I pugni che salvarono una vita


I pugni che salvarono una vita
A Novi di Modena si chiude sabato sera una rassegna che ha fatto riflettere sulla nostra storia più dolorosa. L'ultimo appuntamento di "Memoria Breve" promette di toccare il cuore con una storia incredibile quanto vera: quella di Anselmo Mambelli, un giovane contadino romagnolo che riuscì a sopravvivere all'inferno della guerra grazie ai pugni che sapeva tirare.

La storia di un campione dimenticato

Il 10 gennaio alle 21, la Sala Civica Ferraresi ospiterà "Pugni Pesanti", spettacolo scritto e interpretato da Denis Campitelli per la regia di Alberto Grilli, una produzione del Teatro Due Mondi. Non è fiction, ma il racconto autentico di un ragazzo che nel 1940 si ritrovò catapultato dal ring di un piccolo paese romagnolo ai deserti del Nord Africa, dove la boxe divenne questione di vita o di morte. Anselmo era abituato a combattere, ma secondo le regole: stretta di mano, rispetto per l'avversario, arbitro che conta fino a dieci. In guerra non funziona così. Lì non si saluta nessuno, non esistono round, e l'unico obiettivo è tornare a casa. Eppure, proprio quei pugni veloci e pesanti che lo avevano reso un piccolo campione dei pesi welter gli salvarono la vita in circostanze che solo il teatro riesce a raccontare con la giusta intensità.

Un teatro che gira il mondo

Il Teatro Due Mondi, fondato nel 1979, ha fatto della ricerca artistica la sua missione, creando spettacoli che parlano un linguaggio universale pur rimanendo radicati nelle nostre tradizioni. In quarant'anni di attività hanno portato le loro produzioni dal Nord Europa al Sudamerica, dall'Asia all'Est Europa, dimostrando che le storie italiane sanno attraversare ogni confine.

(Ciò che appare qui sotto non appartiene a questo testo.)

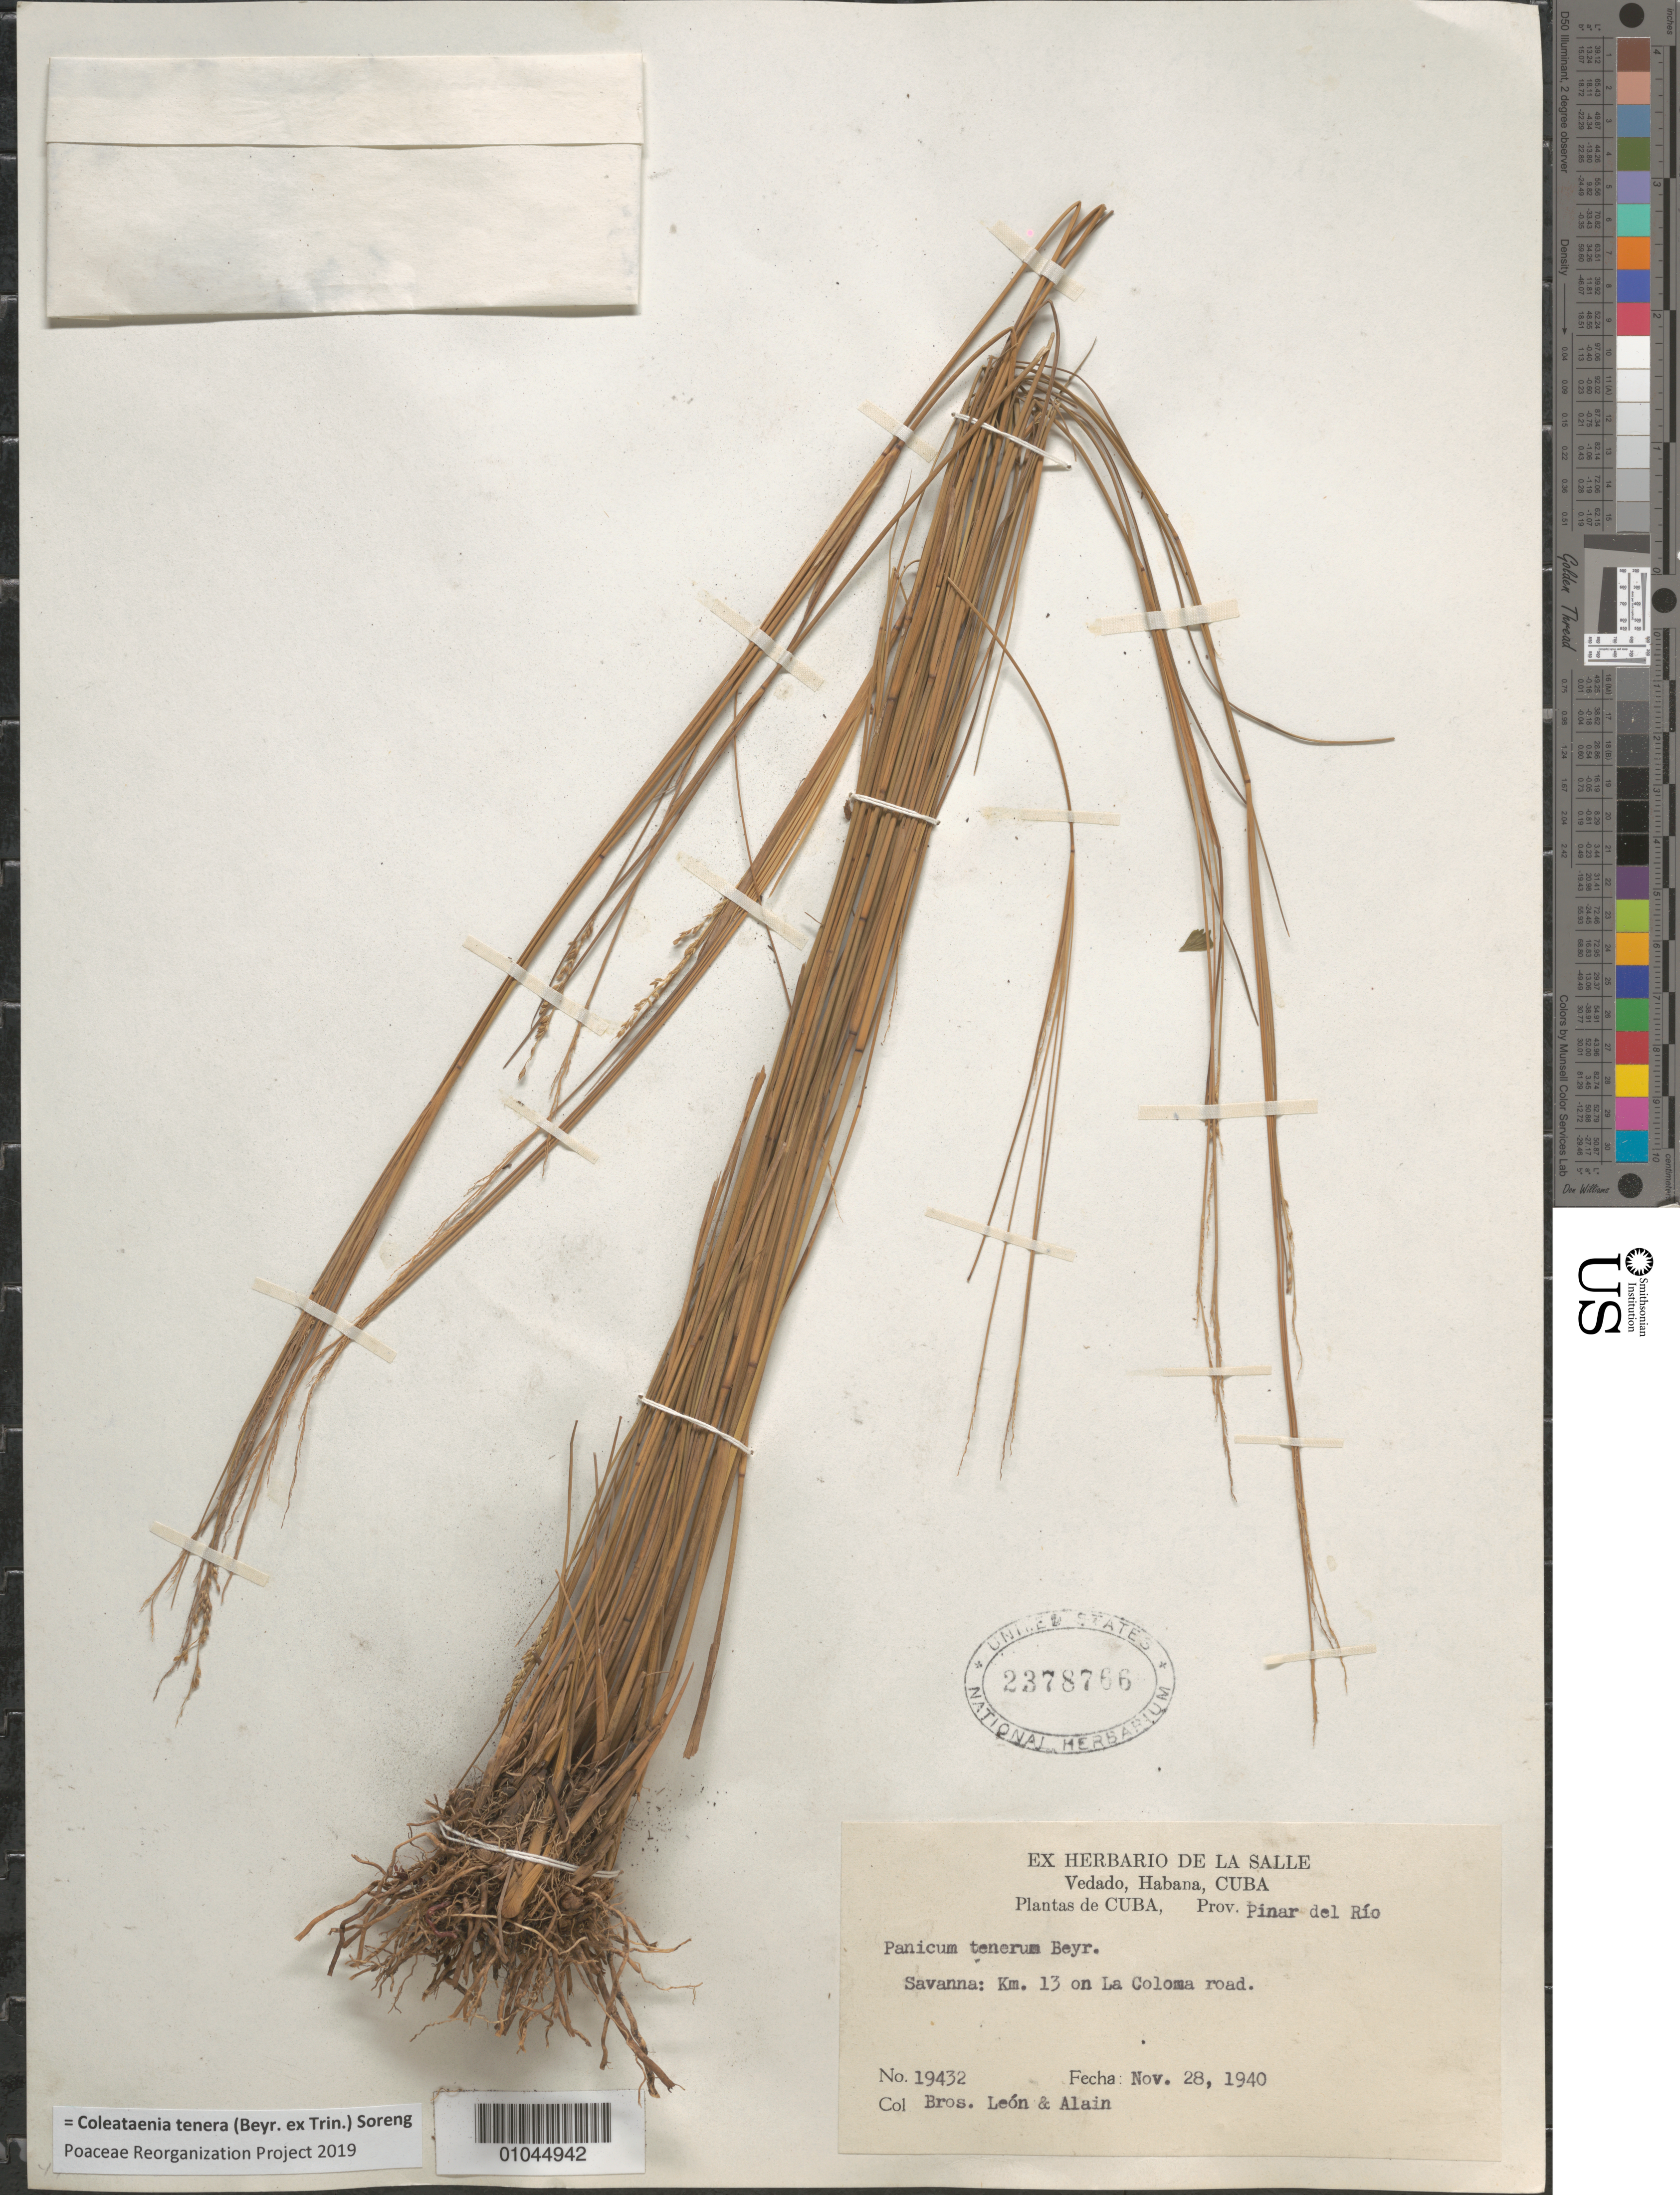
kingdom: Plantae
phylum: Tracheophyta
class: Liliopsida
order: Poales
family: Poaceae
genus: Panicum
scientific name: Panicum tenerum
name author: Beyrich ex Trin.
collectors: Bro. León & A. H. Liogier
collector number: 19432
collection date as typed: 28 Nov 1940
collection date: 1940-11-28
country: Cuba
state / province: Pinar del Rio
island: Cuba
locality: Km 13 on La Coloma Road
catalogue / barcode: US 2378766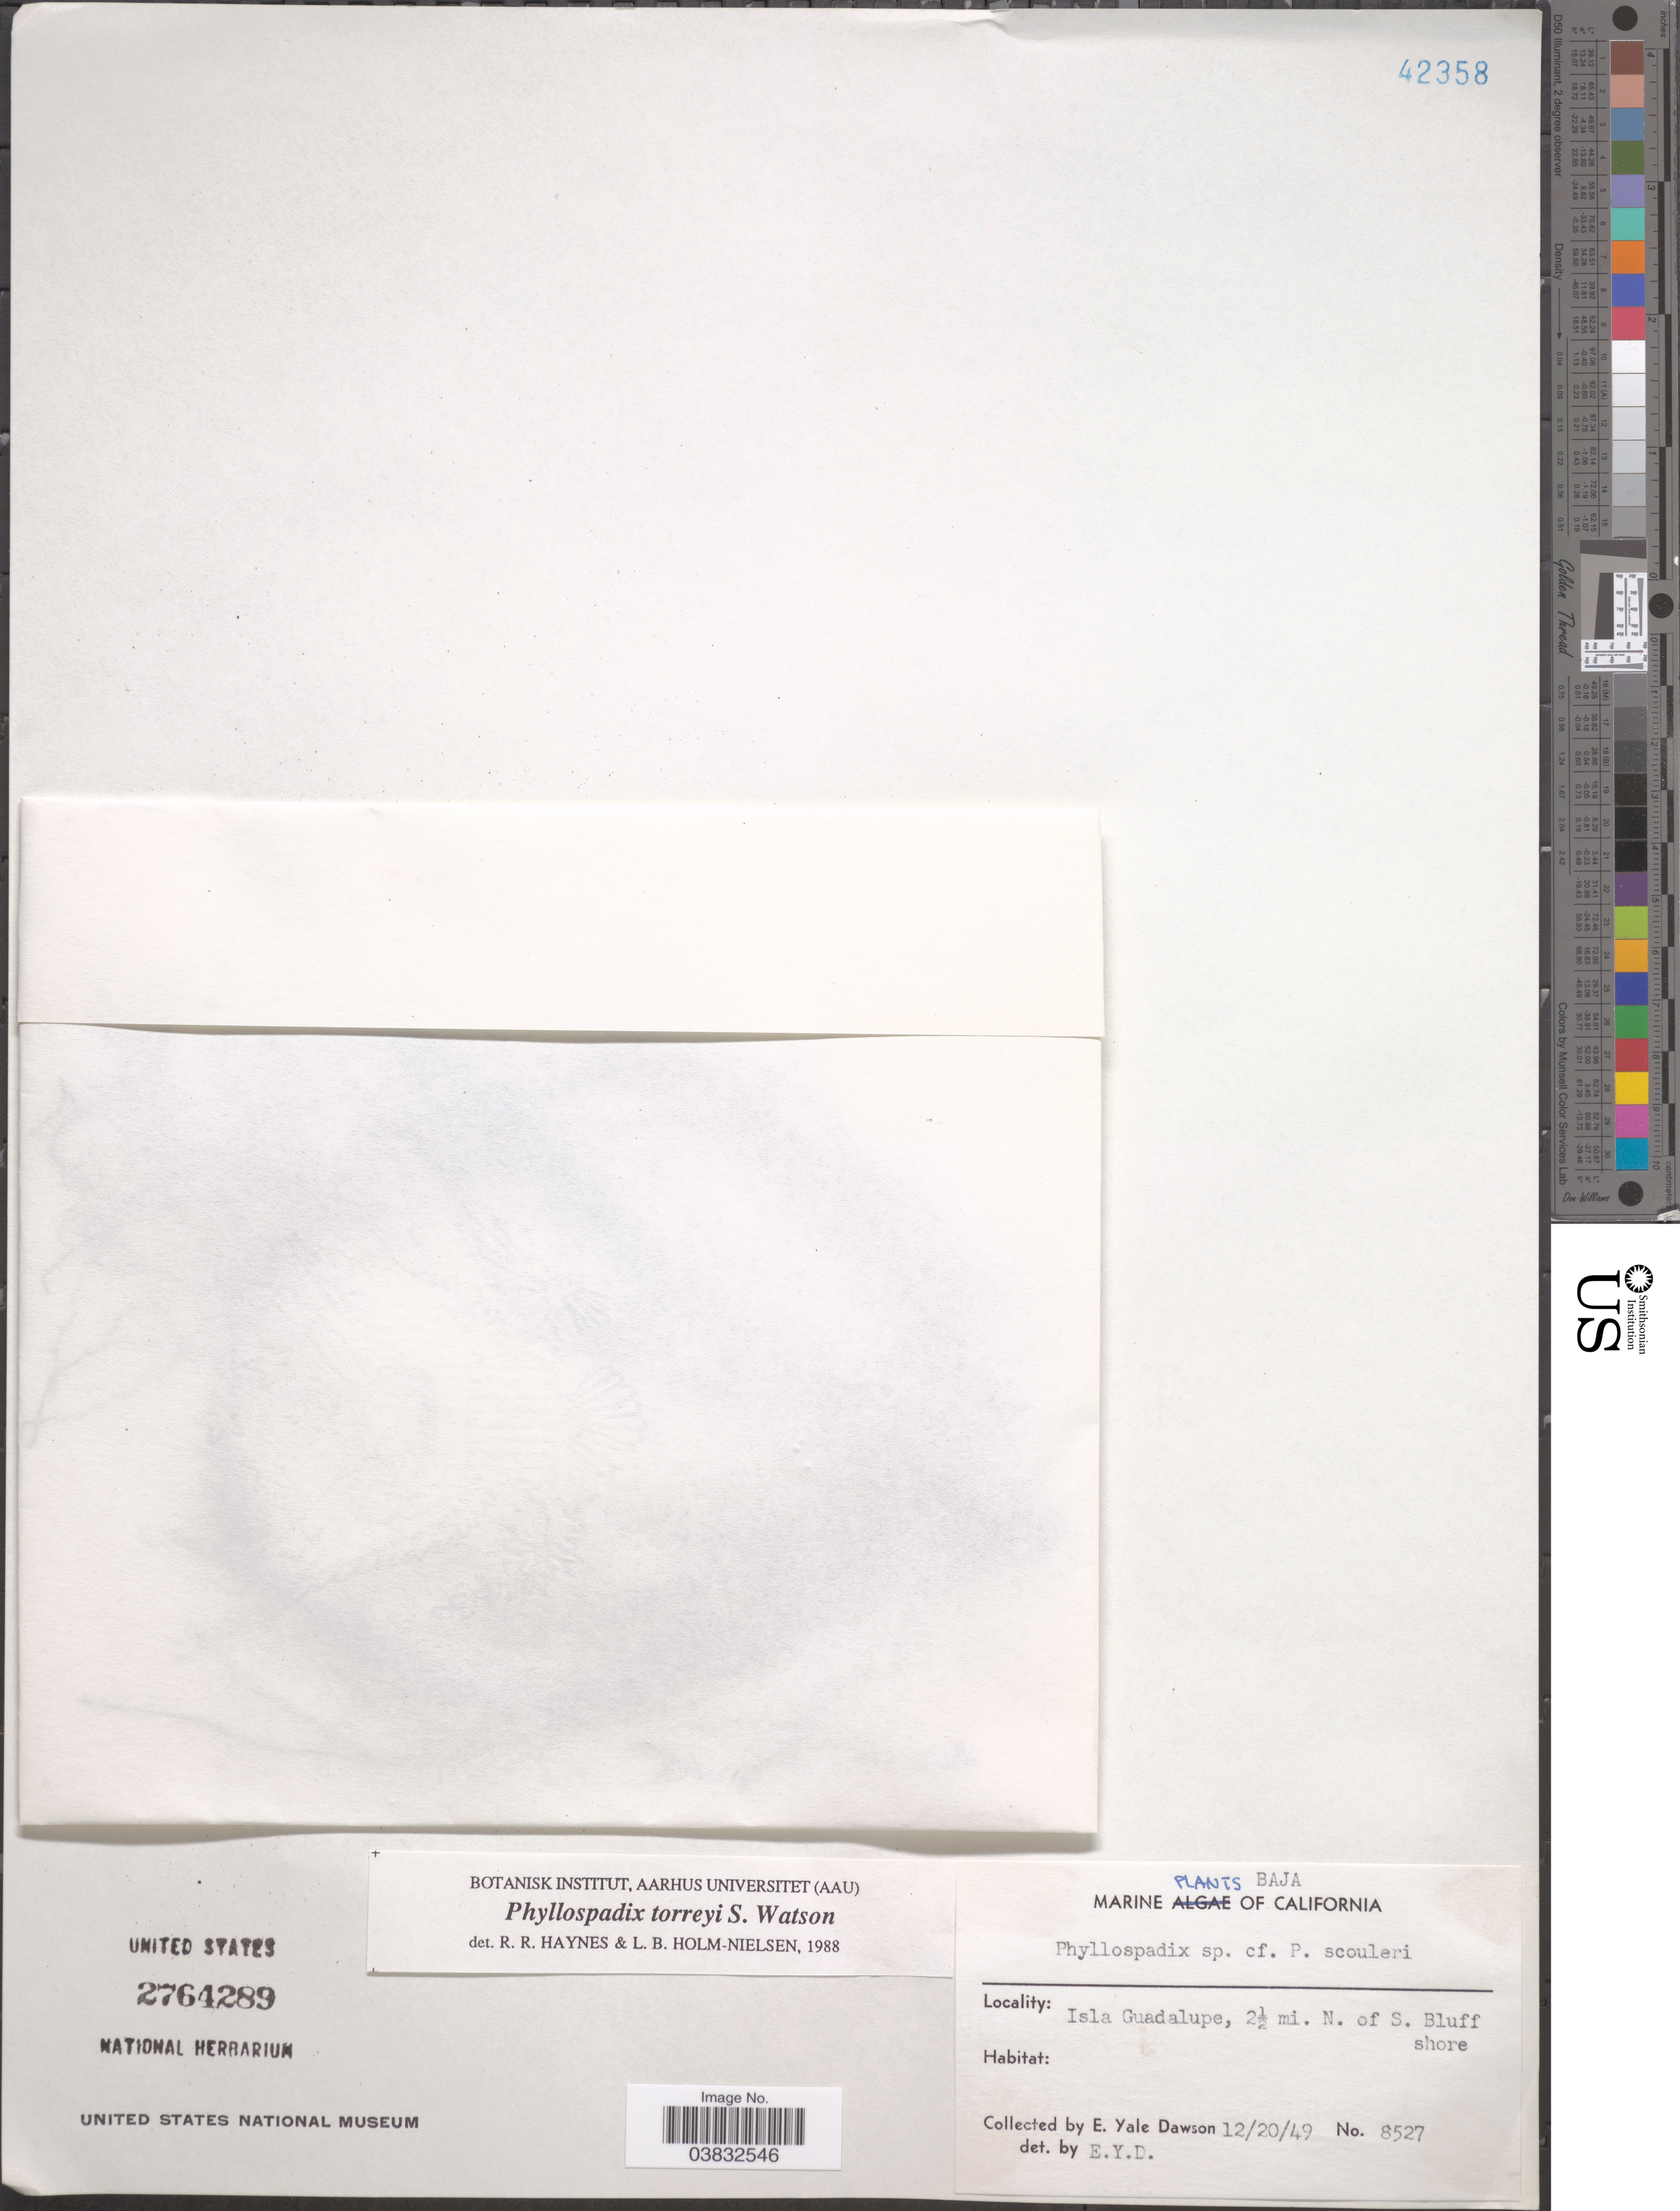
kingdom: Plantae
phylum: Tracheophyta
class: Liliopsida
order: Alismatales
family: Zosteraceae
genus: Phyllospadix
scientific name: Phyllospadix torreyi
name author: S. Watson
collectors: N. Yensen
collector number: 8527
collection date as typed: Transcribed d/m/y: 20/12/49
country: Mexico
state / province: Baja California Norte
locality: Isla Guadalupe, 2½ mi. N. of S. Bluff shore.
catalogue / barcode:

Quando la memoria diventa spettacolo

La rassegna "Memoria Breve" nasce da una necessità precisa: esplorare le storie che hanno plasmato il nostro passato, illuminando le esperienze umane dietro i grandi conflitti. L'associazione culturale AppenAppena e il Comune di Novi di Modena hanno voluto creare uno spazio di riflessione dove il pubblico possa immergersi nelle narrazioni storiche, scoprendo il potere trasformativo della memoria. Non si tratta di nostalgia fine a se stessa, ma di un lavoro serio che coinvolge residenze artistiche, public history e la contaminazione tra diversi linguaggi. I giovani studenti partecipano direttamente alla ricostruzione degli eventi storici, mescolando musica, disegno dal vivo e sport come paradigma di libertà.

Un regalo per tutti

Come tutti gli appuntamenti della rassegna, anche questo spettacolo è a ingresso libero e gratuito. Una scelta che dice molto sulla volontà di rendere accessibile la cultura a tutti, senza barriere economiche. Dietro c'è il sostegno della Regione Emilia Romagna, la collaborazione con Anpi e l'Istituto Storico di Modena, e il contributo della Fondazione Cassa di Risparmio di Carpi. È bello vedere come il nostro territorio sappia fare rete quando si tratta di preservare e tramandare la memoria. In tempi in cui la storia rischia di diventare un optional, iniziative come questa ci ricordano che le storie di uomini come Anselmo Mambelli non sono solo cronaca del passato, ma lezioni per il presente. Sabato sera, nella sala di Novi, i pugni di un giovane contadino romagnolo torneranno a battere per la vita. E noi saremo lì ad ascoltare, perché alcune storie meritano di essere raccontate ancora e ancora.